● EXERCISE REQUIREMENTS: Turn the text read from all of the records below into a JSON list of strings, with one string per line and no blank lines. Leave the pictures out of the answer.

(Saved dataset items)
________

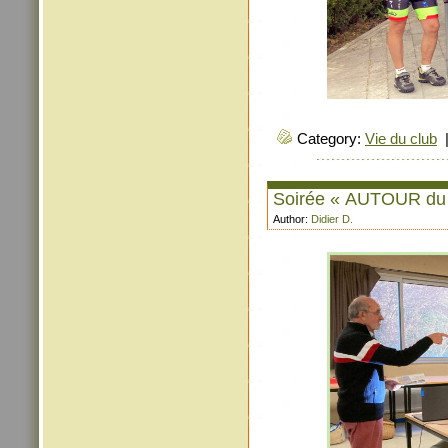
Category:
Vie du club
Soirée « AUTOUR du
Author:
Didier D.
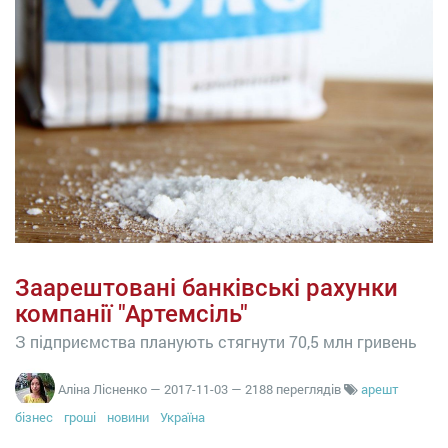
Заарештовані банківські рахунки
компанії "Артемсіль"
З підприємства планують стягнути 70,5 млн гривень
Аліна Лісненко
—
2017-11-03
— 2188 переглядів
арешт
бізнес
гроші
новини
Україна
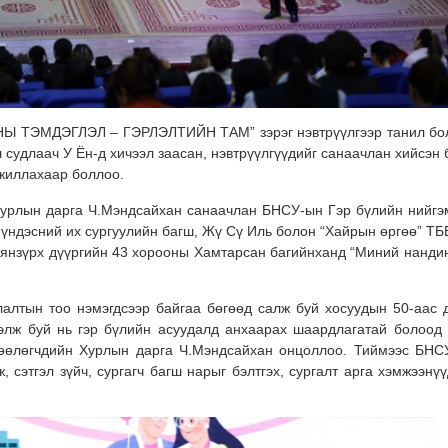
ЁНЫ ТЭМДЭГЛЭЛ – ГЭРЛЭЛТИЙН ТАМ” зэрэг нэвтрүүлгээр танил бо
судлаач У Ён-д хичээл заасан, нэвтрүүлгүүдийг санаачлан хийсэн 
ажиллахаар боллоо.
лын дарга Ч.Мэндсайхан санаачлан БНСУ-ын Гэр бүлийн нийгэм
 үндэсний их сургуулийн багш, Жү Сү Иль болон “Хайрын өргөө” ТБ
Баянзүрх дүүргийн 43 хорооны Хамтарсан багийнханд “Миний нандин
ын тоо нэмэгдсээр байгаа бөгөөд салж буй хосуудын 50-аас 
элж буй нь гэр бүлийн асуудалд анхаарах шаардлагатай болоод 
лөөлөгчдийн Хурлын дарга Ч.Мэндсайхан онцоллоо. Тиймээс БНС
сэтгэл зүйч, сургагч багш нарыг бэлтгэх, сургалт арга хэмжээнүү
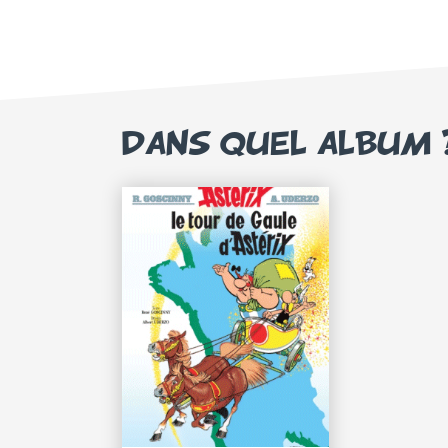
DANS QUEL ALBUM 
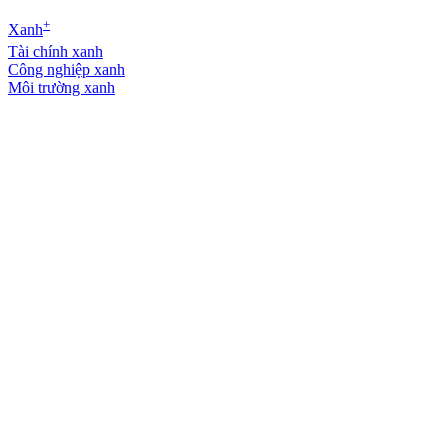
+
Xanh
Tài chính xanh
Công nghiệp xanh
Môi trường xanh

________

● SOLUTION TO THE PROBLEM:
[
  "Category:",
  "Vie du club",
  "Soirée « AUTOUR du",
  "Author:",
  "Didier D.",
  "Заарештовані банківські рахунки",
  "компанії \"Артемсіль\"",
  "З підприємства планують стягнути 70,5 млн гривень",
  "Аліна Лісненко",
  "—",
  "2017-11-03",
  "— 2188 переглядів",
  "арешт",
  "бізнес",
  "гроші",
  "новини",
  "Україна",
  "ЁНЫ ТЭМДЭГЛЭЛ – ГЭРЛЭЛТИЙН ТАМ” зэрэг нэвтрүүлгээр танил бо",
  "судлаач У Ён-д хичээл заасан, нэвтрүүлгүүдийг санаачлан хийсэн ",
  "ажиллахаар боллоо.",
  "лын дарга Ч.Мэндсайхан санаачлан БНСУ-ын Гэр бүлийн нийгэм",
  " үндэсний их сургуулийн багш, Жү Сү Иль болон “Хайрын өргөө” ТБ",
  "Баянзүрх дүүргийн 43 хорооны Хамтарсан багийнханд “Миний нандин",
  "ын тоо нэмэгдсээр байгаа бөгөөд салж буй хосуудын 50-аас ",
  "элж буй нь гэр бүлийн асуудалд анхаарах шаардлагатай болоод ",
  "лөөлөгчдийн Хурлын дарга Ч.Мэндсайхан онцоллоо. Тиймээс БНС",
  "сэтгэл зүйч, сургагч багш нарыг бэлтгэх, сургалт арга хэмжээнүү",
  "DANS QUEL ALBUM ",
  "+",
  "Xanh",
  "Tài chính xanh",
  "Công nghiệp xanh",
  "Môi trường xanh"
]